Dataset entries
========================================

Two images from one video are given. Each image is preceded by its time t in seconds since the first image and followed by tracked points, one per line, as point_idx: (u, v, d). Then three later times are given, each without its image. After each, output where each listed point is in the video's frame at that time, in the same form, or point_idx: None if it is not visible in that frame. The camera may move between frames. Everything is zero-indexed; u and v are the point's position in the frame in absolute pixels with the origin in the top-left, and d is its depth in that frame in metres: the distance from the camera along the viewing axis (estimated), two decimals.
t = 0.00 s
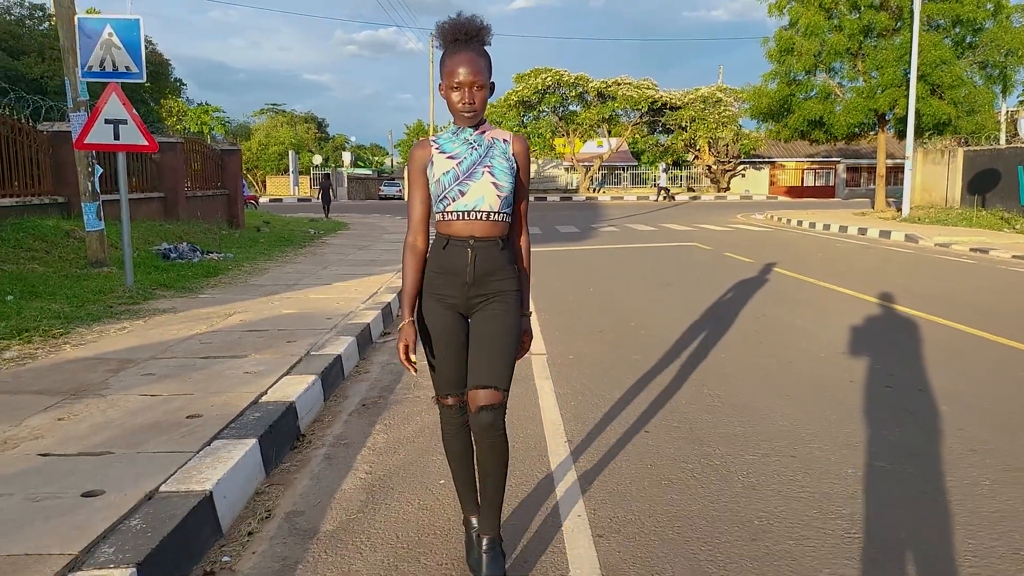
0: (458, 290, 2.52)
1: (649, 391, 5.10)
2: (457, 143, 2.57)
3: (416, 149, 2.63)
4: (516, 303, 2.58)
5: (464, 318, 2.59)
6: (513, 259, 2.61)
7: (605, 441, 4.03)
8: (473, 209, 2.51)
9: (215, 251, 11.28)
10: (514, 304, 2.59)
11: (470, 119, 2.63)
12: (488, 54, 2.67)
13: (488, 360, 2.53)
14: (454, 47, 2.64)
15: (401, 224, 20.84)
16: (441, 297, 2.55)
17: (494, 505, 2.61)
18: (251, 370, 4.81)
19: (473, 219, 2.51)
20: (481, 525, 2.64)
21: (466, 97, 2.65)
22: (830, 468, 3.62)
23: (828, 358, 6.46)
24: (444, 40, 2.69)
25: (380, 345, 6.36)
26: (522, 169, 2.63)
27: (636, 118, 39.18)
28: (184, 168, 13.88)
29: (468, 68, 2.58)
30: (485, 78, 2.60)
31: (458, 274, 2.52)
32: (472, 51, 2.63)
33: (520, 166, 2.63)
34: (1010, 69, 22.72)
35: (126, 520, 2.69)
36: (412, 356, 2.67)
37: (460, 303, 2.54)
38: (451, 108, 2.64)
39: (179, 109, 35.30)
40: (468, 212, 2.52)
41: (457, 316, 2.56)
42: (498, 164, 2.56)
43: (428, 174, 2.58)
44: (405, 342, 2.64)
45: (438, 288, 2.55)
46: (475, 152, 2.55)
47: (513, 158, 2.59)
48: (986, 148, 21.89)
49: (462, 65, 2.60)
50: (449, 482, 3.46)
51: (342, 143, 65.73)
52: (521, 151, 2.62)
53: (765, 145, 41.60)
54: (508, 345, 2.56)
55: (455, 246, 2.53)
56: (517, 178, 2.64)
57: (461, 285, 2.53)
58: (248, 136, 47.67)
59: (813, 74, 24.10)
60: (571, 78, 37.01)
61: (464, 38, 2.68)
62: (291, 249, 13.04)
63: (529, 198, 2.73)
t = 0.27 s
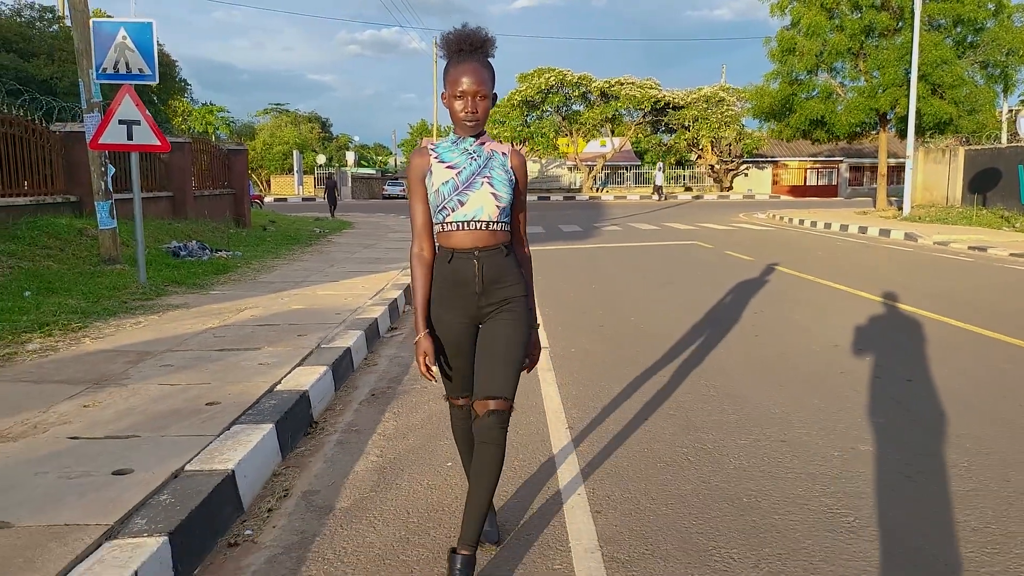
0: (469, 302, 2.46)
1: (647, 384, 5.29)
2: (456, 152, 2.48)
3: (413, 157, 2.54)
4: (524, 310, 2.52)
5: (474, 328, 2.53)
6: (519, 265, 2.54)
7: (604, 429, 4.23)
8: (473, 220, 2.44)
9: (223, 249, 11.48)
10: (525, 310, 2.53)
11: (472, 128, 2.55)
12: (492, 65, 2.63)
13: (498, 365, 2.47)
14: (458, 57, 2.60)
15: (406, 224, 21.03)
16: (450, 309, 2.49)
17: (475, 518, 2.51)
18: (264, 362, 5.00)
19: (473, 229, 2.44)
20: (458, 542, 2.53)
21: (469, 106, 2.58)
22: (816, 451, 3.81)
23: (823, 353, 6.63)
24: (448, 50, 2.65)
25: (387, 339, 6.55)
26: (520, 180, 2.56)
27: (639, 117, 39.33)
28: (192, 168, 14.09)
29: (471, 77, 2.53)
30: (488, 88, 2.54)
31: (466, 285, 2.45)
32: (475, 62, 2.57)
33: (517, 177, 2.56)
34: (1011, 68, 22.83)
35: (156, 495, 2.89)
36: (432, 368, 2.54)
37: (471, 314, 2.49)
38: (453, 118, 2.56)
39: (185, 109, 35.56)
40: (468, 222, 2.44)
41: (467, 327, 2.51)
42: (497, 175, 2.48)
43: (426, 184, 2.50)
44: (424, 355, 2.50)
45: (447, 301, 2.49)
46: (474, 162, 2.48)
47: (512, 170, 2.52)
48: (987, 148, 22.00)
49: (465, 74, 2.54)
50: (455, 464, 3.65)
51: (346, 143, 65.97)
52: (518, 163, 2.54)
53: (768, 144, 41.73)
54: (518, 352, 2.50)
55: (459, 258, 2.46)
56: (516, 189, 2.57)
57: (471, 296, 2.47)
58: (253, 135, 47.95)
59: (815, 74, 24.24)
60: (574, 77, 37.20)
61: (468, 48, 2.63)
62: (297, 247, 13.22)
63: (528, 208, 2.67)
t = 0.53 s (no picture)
0: (470, 298, 2.54)
1: (645, 379, 5.50)
2: (458, 146, 2.57)
3: (414, 148, 2.64)
4: (524, 305, 2.62)
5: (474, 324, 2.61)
6: (517, 260, 2.64)
7: (603, 419, 4.43)
8: (469, 214, 2.53)
9: (231, 248, 11.69)
10: (526, 305, 2.64)
11: (474, 122, 2.61)
12: (494, 60, 2.69)
13: (501, 359, 2.59)
14: (462, 51, 2.66)
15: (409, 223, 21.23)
16: (450, 305, 2.56)
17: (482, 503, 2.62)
18: (277, 355, 5.22)
19: (470, 224, 2.53)
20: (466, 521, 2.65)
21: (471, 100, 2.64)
22: (803, 437, 4.03)
23: (817, 350, 6.84)
24: (451, 46, 2.72)
25: (393, 335, 6.76)
26: (520, 179, 2.66)
27: (641, 116, 39.49)
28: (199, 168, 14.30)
29: (473, 72, 2.59)
30: (490, 82, 2.61)
31: (467, 281, 2.53)
32: (479, 57, 2.64)
33: (518, 175, 2.66)
34: (1011, 67, 22.98)
35: (181, 476, 3.08)
36: (418, 355, 2.72)
37: (473, 311, 2.56)
38: (455, 111, 2.63)
39: (190, 109, 35.76)
40: (466, 216, 2.53)
41: (466, 324, 2.58)
42: (497, 172, 2.58)
43: (426, 176, 2.60)
44: (412, 341, 2.68)
45: (448, 297, 2.55)
46: (475, 157, 2.56)
47: (512, 168, 2.62)
48: (986, 146, 22.14)
49: (467, 69, 2.61)
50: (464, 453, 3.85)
51: (349, 143, 66.19)
52: (520, 161, 2.64)
53: (770, 143, 41.89)
54: (518, 347, 2.60)
55: (458, 254, 2.53)
56: (515, 186, 2.66)
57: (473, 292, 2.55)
58: (257, 135, 48.17)
59: (816, 73, 24.38)
60: (576, 77, 37.38)
61: (470, 43, 2.69)
62: (303, 246, 13.41)
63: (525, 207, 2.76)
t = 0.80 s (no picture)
0: (469, 283, 2.62)
1: (639, 368, 5.71)
2: (461, 136, 2.67)
3: (419, 140, 2.72)
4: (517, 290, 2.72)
5: (470, 310, 2.68)
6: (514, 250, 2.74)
7: (600, 404, 4.63)
8: (473, 203, 2.62)
9: (237, 243, 11.90)
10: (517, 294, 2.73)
11: (473, 112, 2.70)
12: (492, 49, 2.72)
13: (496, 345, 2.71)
14: (458, 42, 2.70)
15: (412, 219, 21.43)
16: (448, 288, 2.62)
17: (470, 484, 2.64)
18: (286, 343, 5.45)
19: (474, 213, 2.63)
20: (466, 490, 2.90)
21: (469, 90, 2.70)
22: (786, 419, 4.25)
23: (808, 342, 7.05)
24: (448, 35, 2.74)
25: (397, 325, 6.98)
26: (523, 167, 2.77)
27: (642, 113, 39.63)
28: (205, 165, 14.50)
29: (470, 62, 2.65)
30: (488, 73, 2.67)
31: (466, 266, 2.61)
32: (476, 46, 2.69)
33: (521, 164, 2.77)
34: (1009, 63, 23.12)
35: (200, 451, 3.30)
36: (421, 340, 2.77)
37: (471, 294, 2.64)
38: (454, 101, 2.70)
39: (194, 106, 35.93)
40: (469, 206, 2.63)
41: (463, 308, 2.64)
42: (500, 161, 2.68)
43: (430, 166, 2.68)
44: (416, 328, 2.73)
45: (446, 281, 2.62)
46: (477, 147, 2.66)
47: (514, 157, 2.71)
48: (984, 141, 22.28)
49: (465, 59, 2.67)
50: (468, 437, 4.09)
51: (352, 140, 66.37)
52: (525, 147, 2.75)
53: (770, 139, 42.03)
54: (506, 334, 2.71)
55: (460, 240, 2.62)
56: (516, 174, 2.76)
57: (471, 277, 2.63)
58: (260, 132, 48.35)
59: (816, 69, 24.51)
60: (577, 73, 37.53)
61: (466, 34, 2.73)
62: (307, 242, 13.63)
63: (527, 197, 2.86)
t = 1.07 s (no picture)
0: (468, 293, 2.61)
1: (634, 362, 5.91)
2: (462, 147, 2.65)
3: (422, 154, 2.71)
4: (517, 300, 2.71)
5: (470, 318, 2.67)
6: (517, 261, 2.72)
7: (597, 394, 4.83)
8: (480, 213, 2.61)
9: (243, 240, 12.12)
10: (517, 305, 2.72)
11: (472, 120, 2.71)
12: (487, 56, 2.78)
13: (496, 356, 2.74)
14: (455, 51, 2.77)
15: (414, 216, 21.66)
16: (446, 297, 2.62)
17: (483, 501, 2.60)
18: (293, 335, 5.65)
19: (481, 222, 2.61)
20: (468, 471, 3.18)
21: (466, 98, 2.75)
22: (772, 407, 4.45)
23: (800, 338, 7.24)
24: (444, 45, 2.82)
25: (399, 319, 7.19)
26: (527, 171, 2.74)
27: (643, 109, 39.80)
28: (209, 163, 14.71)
29: (468, 71, 2.70)
30: (485, 80, 2.70)
31: (467, 276, 2.60)
32: (472, 54, 2.75)
33: (525, 168, 2.74)
34: (1006, 59, 23.27)
35: (217, 432, 3.52)
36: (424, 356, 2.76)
37: (470, 304, 2.63)
38: (453, 111, 2.74)
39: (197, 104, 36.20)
40: (476, 215, 2.61)
41: (464, 316, 2.64)
42: (503, 167, 2.66)
43: (435, 180, 2.67)
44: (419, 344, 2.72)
45: (447, 291, 2.62)
46: (480, 156, 2.64)
47: (518, 161, 2.70)
48: (982, 137, 22.41)
49: (461, 68, 2.72)
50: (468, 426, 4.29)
51: (355, 138, 66.64)
52: (527, 150, 2.73)
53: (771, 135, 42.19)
54: (506, 342, 2.73)
55: (464, 248, 2.61)
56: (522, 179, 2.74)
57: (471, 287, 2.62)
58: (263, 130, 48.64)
59: (814, 66, 24.67)
60: (578, 70, 37.70)
61: (463, 42, 2.80)
62: (311, 238, 13.84)
63: (534, 203, 2.81)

========================================

Output must match the lines from the start of the records above through the line that contains "60: (571, 78, 37.01)", exactly and with every picture removed.

Two images from one video are given. Each image is preceded by its time t in seconds since the first image and followed by tracked points, one per line, as point_idx: (u, v, d). Then three later times are given, each without its image. After each, output where each listed point is in the video's frame at that time, in the same form, or point_idx: None if it is not visible in that frame. The camera may move between frames. Everything is zero-indexed; u and v are the point's position in the frame in absolute pixels with the origin in the top-left, and d is its depth in that frame in metres: the distance from the camera along the viewing axis (estimated), two decimals.
t = 0.00 s
0: (458, 290, 2.52)
1: (649, 391, 5.10)
2: (457, 143, 2.57)
3: (416, 149, 2.63)
4: (516, 303, 2.58)
5: (464, 318, 2.59)
6: (513, 259, 2.61)
7: (605, 441, 4.03)
8: (473, 209, 2.51)
9: (215, 251, 11.28)
10: (514, 304, 2.59)
11: (470, 119, 2.63)
12: (488, 54, 2.67)
13: (488, 360, 2.53)
14: (454, 47, 2.64)
15: (401, 224, 20.84)
16: (441, 297, 2.55)
17: (494, 505, 2.61)
18: (251, 370, 4.81)
19: (473, 219, 2.51)
20: (481, 525, 2.64)
21: (466, 97, 2.65)
22: (830, 468, 3.62)
23: (828, 358, 6.46)
24: (444, 40, 2.69)
25: (380, 345, 6.36)
26: (522, 169, 2.63)
27: (636, 118, 39.18)
28: (184, 168, 13.88)
29: (468, 68, 2.58)
30: (485, 78, 2.60)
31: (458, 274, 2.52)
32: (472, 51, 2.63)
33: (520, 166, 2.63)
34: (1010, 69, 22.72)
35: (126, 520, 2.69)
36: (412, 356, 2.67)
37: (460, 303, 2.54)
38: (451, 108, 2.64)
39: (179, 109, 35.30)
40: (468, 212, 2.52)
41: (457, 316, 2.56)
42: (498, 164, 2.56)
43: (428, 174, 2.58)
44: (405, 342, 2.64)
45: (438, 288, 2.55)
46: (475, 152, 2.55)
47: (513, 158, 2.59)
48: (986, 148, 21.89)
49: (462, 65, 2.60)
50: (449, 482, 3.46)
51: (342, 143, 65.73)
52: (521, 151, 2.62)
53: (765, 145, 41.60)
54: (508, 345, 2.56)
55: (455, 246, 2.53)
56: (517, 178, 2.64)
57: (461, 285, 2.53)
58: (248, 136, 47.67)
59: (813, 74, 24.10)
60: (571, 78, 37.01)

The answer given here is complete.